▶ Dataset entries:
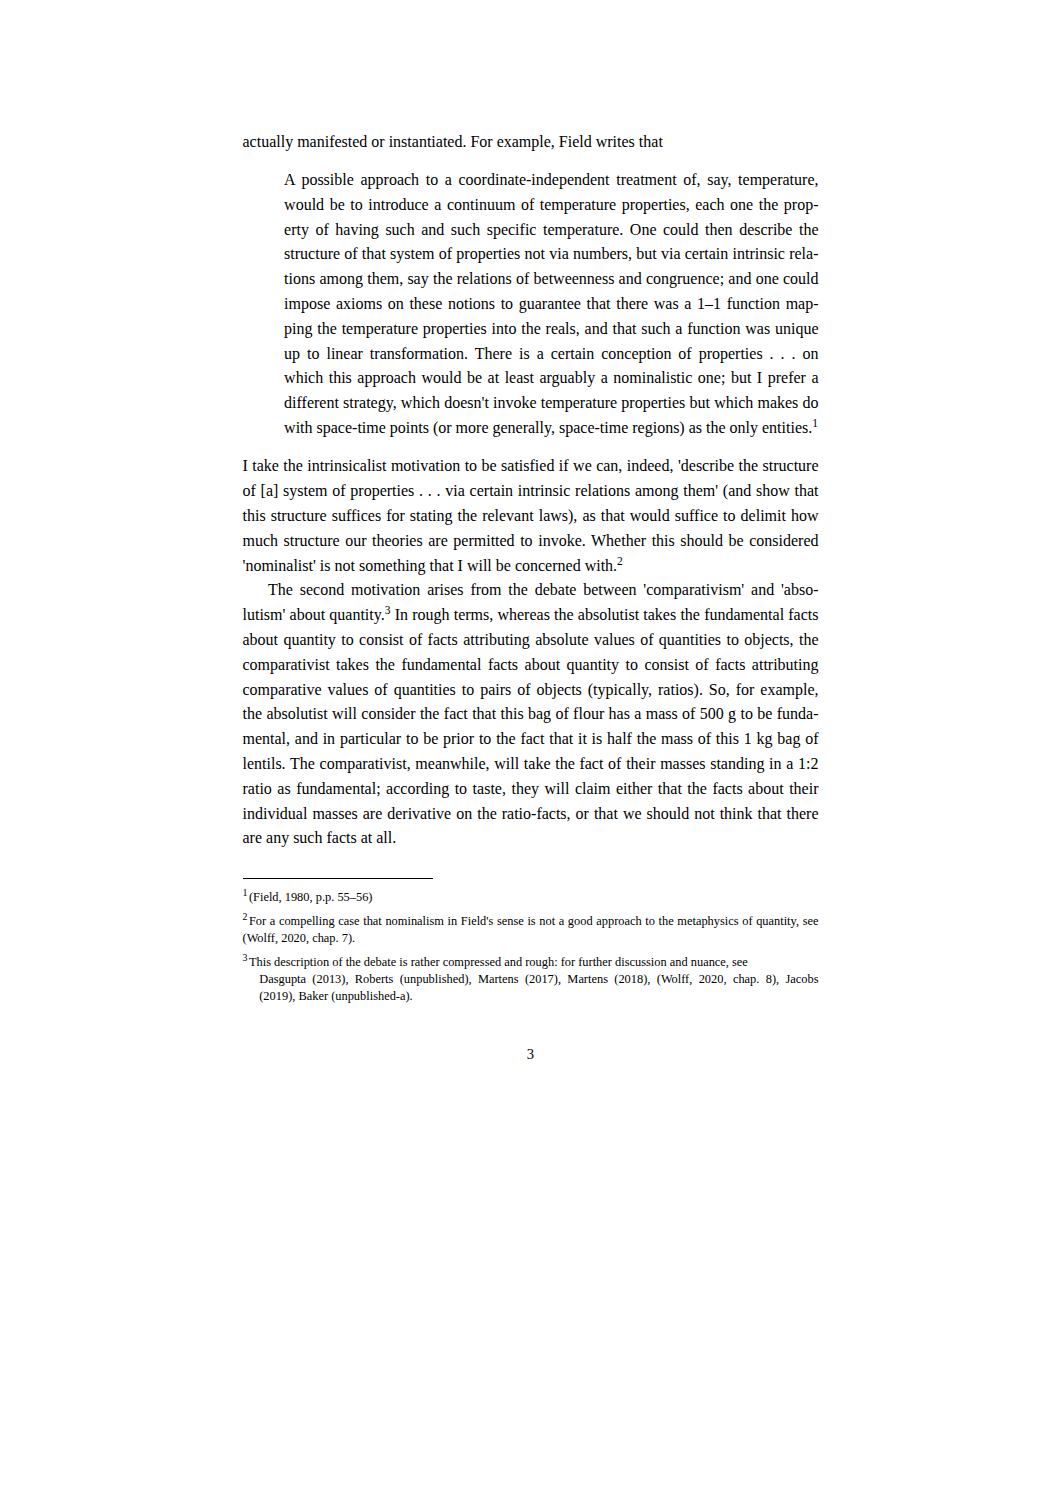actually manifested or instantiated. For example, Field writes that
A possible approach to a coordinate-independent treatment of, say, temperature, would be to introduce a continuum of temperature properties, each one the property of having such and such specific temperature. One could then describe the structure of that system of properties not via numbers, but via certain intrinsic relations among them, say the relations of betweenness and congruence; and one could impose axioms on these notions to guarantee that there was a 1–1 function mapping the temperature properties into the reals, and that such a function was unique up to linear transformation. There is a certain conception of properties . . . on which this approach would be at least arguably a nominalistic one; but I prefer a different strategy, which doesn't invoke temperature properties but which makes do with space-time points (or more generally, space-time regions) as the only entities.1
I take the intrinsicalist motivation to be satisfied if we can, indeed, 'describe the structure of [a] system of properties . . . via certain intrinsic relations among them' (and show that this structure suffices for stating the relevant laws), as that would suffice to delimit how much structure our theories are permitted to invoke. Whether this should be considered 'nominalist' is not something that I will be concerned with.2
The second motivation arises from the debate between 'comparativism' and 'absolutism' about quantity.3 In rough terms, whereas the absolutist takes the fundamental facts about quantity to consist of facts attributing absolute values of quantities to objects, the comparativist takes the fundamental facts about quantity to consist of facts attributing comparative values of quantities to pairs of objects (typically, ratios). So, for example, the absolutist will consider the fact that this bag of flour has a mass of 500 g to be fundamental, and in particular to be prior to the fact that it is half the mass of this 1 kg bag of lentils. The comparativist, meanwhile, will take the fact of their masses standing in a 1:2 ratio as fundamental; according to taste, they will claim either that the facts about their individual masses are derivative on the ratio-facts, or that we should not think that there are any such facts at all.
1(Field, 1980, p.p. 55–56)
2 For a compelling case that nominalism in Field's sense is not a good approach to the metaphysics of quantity, see (Wolff, 2020, chap. 7).
3 This description of the debate is rather compressed and rough: for further discussion and nuance, see Dasgupta (2013), Roberts (unpublished), Martens (2017), Martens (2018), (Wolff, 2020, chap. 8), Jacobs (2019), Baker (unpublished-a).
3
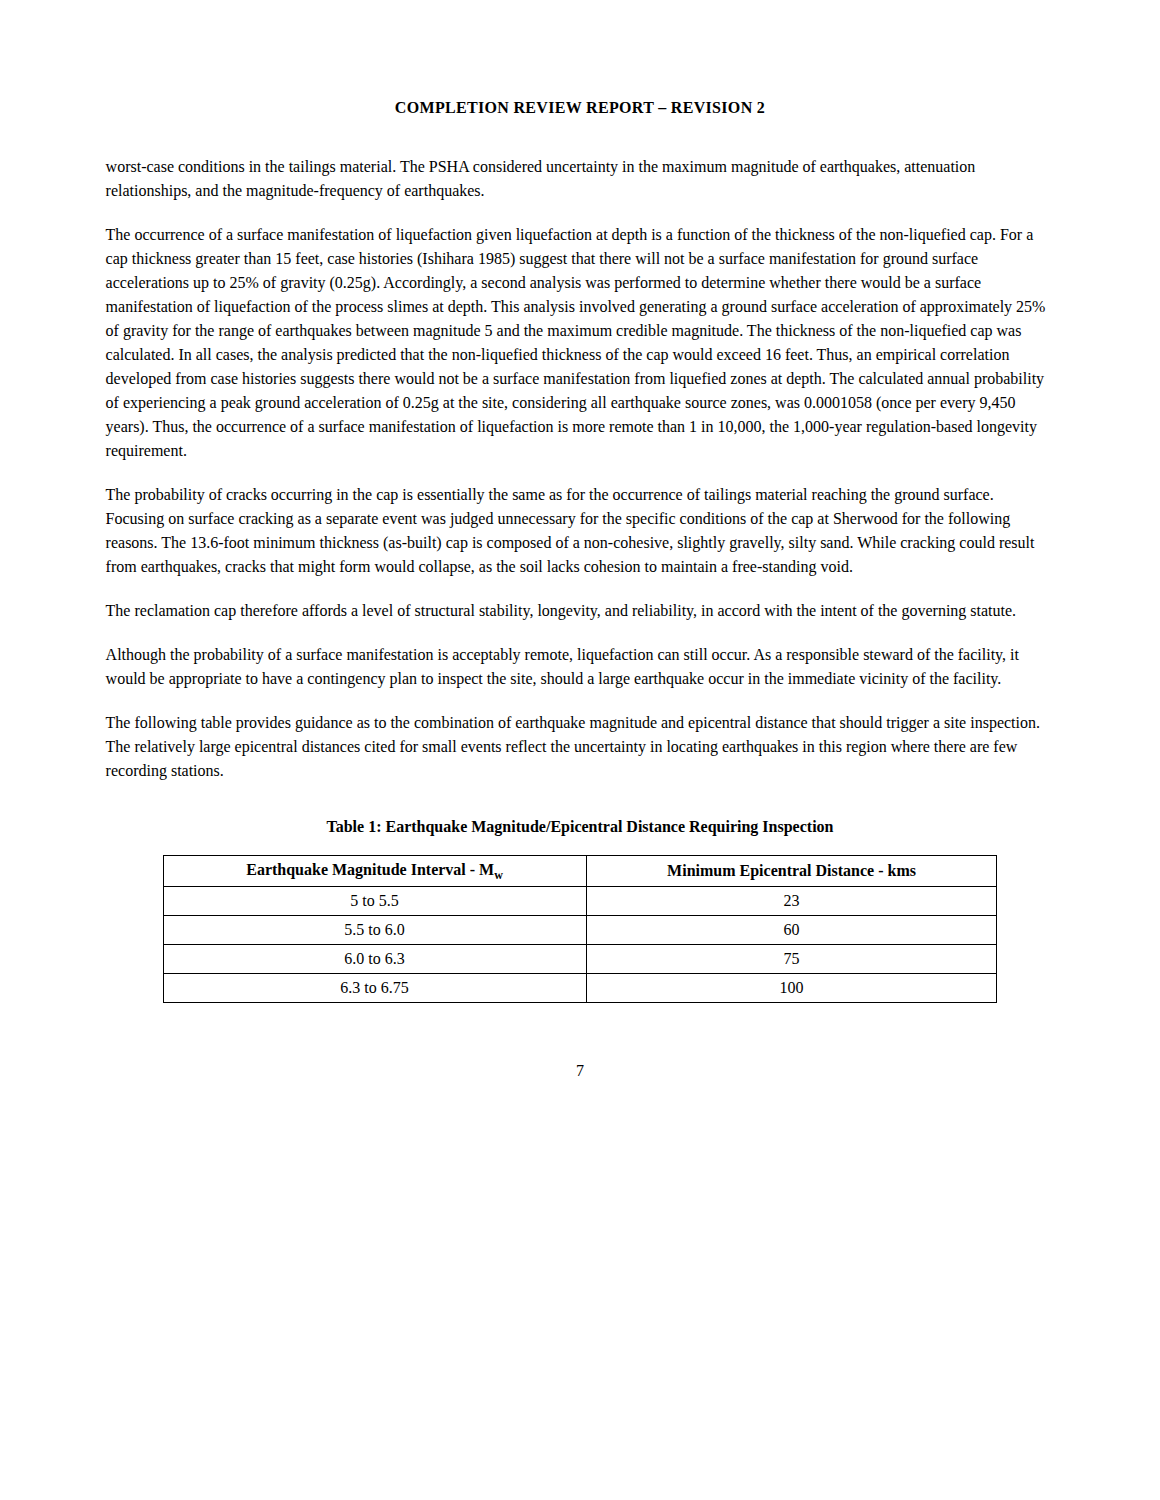COMPLETION REVIEW REPORT – REVISION 2
worst-case conditions in the tailings material. The PSHA considered uncertainty in the maximum magnitude of earthquakes, attenuation relationships, and the magnitude-frequency of earthquakes.
The occurrence of a surface manifestation of liquefaction given liquefaction at depth is a function of the thickness of the non-liquefied cap. For a cap thickness greater than 15 feet, case histories (Ishihara 1985) suggest that there will not be a surface manifestation for ground surface accelerations up to 25% of gravity (0.25g). Accordingly, a second analysis was performed to determine whether there would be a surface manifestation of liquefaction of the process slimes at depth. This analysis involved generating a ground surface acceleration of approximately 25% of gravity for the range of earthquakes between magnitude 5 and the maximum credible magnitude. The thickness of the non-liquefied cap was calculated. In all cases, the analysis predicted that the non-liquefied thickness of the cap would exceed 16 feet. Thus, an empirical correlation developed from case histories suggests there would not be a surface manifestation from liquefied zones at depth. The calculated annual probability of experiencing a peak ground acceleration of 0.25g at the site, considering all earthquake source zones, was 0.0001058 (once per every 9,450 years). Thus, the occurrence of a surface manifestation of liquefaction is more remote than 1 in 10,000, the 1,000-year regulation-based longevity requirement.
The probability of cracks occurring in the cap is essentially the same as for the occurrence of tailings material reaching the ground surface. Focusing on surface cracking as a separate event was judged unnecessary for the specific conditions of the cap at Sherwood for the following reasons. The 13.6-foot minimum thickness (as-built) cap is composed of a non-cohesive, slightly gravelly, silty sand. While cracking could result from earthquakes, cracks that might form would collapse, as the soil lacks cohesion to maintain a free-standing void.
The reclamation cap therefore affords a level of structural stability, longevity, and reliability, in accord with the intent of the governing statute.
Although the probability of a surface manifestation is acceptably remote, liquefaction can still occur. As a responsible steward of the facility, it would be appropriate to have a contingency plan to inspect the site, should a large earthquake occur in the immediate vicinity of the facility.
The following table provides guidance as to the combination of earthquake magnitude and epicentral distance that should trigger a site inspection. The relatively large epicentral distances cited for small events reflect the uncertainty in locating earthquakes in this region where there are few recording stations.
Table 1: Earthquake Magnitude/Epicentral Distance Requiring Inspection
| Earthquake Magnitude Interval - M w | Minimum Epicentral Distance - kms |
| --- | --- |
| 5 to 5.5 | 23 |
| 5.5 to 6.0 | 60 |
| 6.0 to 6.3 | 75 |
| 6.3 to 6.75 | 100 |
7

▶ TASK ITEM:
Could you output all of the entries above exactly? Leave the pictures out.

▶ EXERCISE ANSWER:
actually manifested or instantiated. For example, Field writes that
A possible approach to a coordinate-independent treatment of, say, temperature, would be to introduce a continuum of temperature properties, each one the property of having such and such specific temperature. One could then describe the structure of that system of properties not via numbers, but via certain intrinsic relations among them, say the relations of betweenness and congruence; and one could impose axioms on these notions to guarantee that there was a 1–1 function mapping the temperature properties into the reals, and that such a function was unique up to linear transformation. There is a certain conception of properties . . . on which this approach would be at least arguably a nominalistic one; but I prefer a different strategy, which doesn't invoke temperature properties but which makes do with space-time points (or more generally, space-time regions) as the only entities.1
I take the intrinsicalist motivation to be satisfied if we can, indeed, 'describe the structure of [a] system of properties . . . via certain intrinsic relations among them' (and show that this structure suffices for stating the relevant laws), as that would suffice to delimit how much structure our theories are permitted to invoke. Whether this should be considered 'nominalist' is not something that I will be concerned with.2
The second motivation arises from the debate between 'comparativism' and 'absolutism' about quantity.3 In rough terms, whereas the absolutist takes the fundamental facts about quantity to consist of facts attributing absolute values of quantities to objects, the comparativist takes the fundamental facts about quantity to consist of facts attributing comparative values of quantities to pairs of objects (typically, ratios). So, for example, the absolutist will consider the fact that this bag of flour has a mass of 500 g to be fundamental, and in particular to be prior to the fact that it is half the mass of this 1 kg bag of lentils. The comparativist, meanwhile, will take the fact of their masses standing in a 1:2 ratio as fundamental; according to taste, they will claim either that the facts about their individual masses are derivative on the ratio-facts, or that we should not think that there are any such facts at all.
1(Field, 1980, p.p. 55–56)
2 For a compelling case that nominalism in Field's sense is not a good approach to the metaphysics of quantity, see (Wolff, 2020, chap. 7).
3 This description of the debate is rather compressed and rough: for further discussion and nuance, see Dasgupta (2013), Roberts (unpublished), Martens (2017), Martens (2018), (Wolff, 2020, chap. 8), Jacobs (2019), Baker (unpublished-a).
3
COMPLETION REVIEW REPORT – REVISION 2
worst-case conditions in the tailings material. The PSHA considered uncertainty in the maximum magnitude of earthquakes, attenuation relationships, and the magnitude-frequency of earthquakes.
The occurrence of a surface manifestation of liquefaction given liquefaction at depth is a function of the thickness of the non-liquefied cap. For a cap thickness greater than 15 feet, case histories (Ishihara 1985) suggest that there will not be a surface manifestation for ground surface accelerations up to 25% of gravity (0.25g). Accordingly, a second analysis was performed to determine whether there would be a surface manifestation of liquefaction of the process slimes at depth. This analysis involved generating a ground surface acceleration of approximately 25% of gravity for the range of earthquakes between magnitude 5 and the maximum credible magnitude. The thickness of the non-liquefied cap was calculated. In all cases, the analysis predicted that the non-liquefied thickness of the cap would exceed 16 feet. Thus, an empirical correlation developed from case histories suggests there would not be a surface manifestation from liquefied zones at depth. The calculated annual probability of experiencing a peak ground acceleration of 0.25g at the site, considering all earthquake source zones, was 0.0001058 (once per every 9,450 years). Thus, the occurrence of a surface manifestation of liquefaction is more remote than 1 in 10,000, the 1,000-year regulation-based longevity requirement.
The probability of cracks occurring in the cap is essentially the same as for the occurrence of tailings material reaching the ground surface. Focusing on surface cracking as a separate event was judged unnecessary for the specific conditions of the cap at Sherwood for the following reasons. The 13.6-foot minimum thickness (as-built) cap is composed of a non-cohesive, slightly gravelly, silty sand. While cracking could result from earthquakes, cracks that might form would collapse, as the soil lacks cohesion to maintain a free-standing void.
The reclamation cap therefore affords a level of structural stability, longevity, and reliability, in accord with the intent of the governing statute.
Although the probability of a surface manifestation is acceptably remote, liquefaction can still occur. As a responsible steward of the facility, it would be appropriate to have a contingency plan to inspect the site, should a large earthquake occur in the immediate vicinity of the facility.
The following table provides guidance as to the combination of earthquake magnitude and epicentral distance that should trigger a site inspection. The relatively large epicentral distances cited for small events reflect the uncertainty in locating earthquakes in this region where there are few recording stations.
Table 1: Earthquake Magnitude/Epicentral Distance Requiring Inspection
| Earthquake Magnitude Interval - M w | Minimum Epicentral Distance - kms |
| --- | --- |
| 5 to 5.5 | 23 |
| 5.5 to 6.0 | 60 |
| 6.0 to 6.3 | 75 |
| 6.3 to 6.75 | 100 |
7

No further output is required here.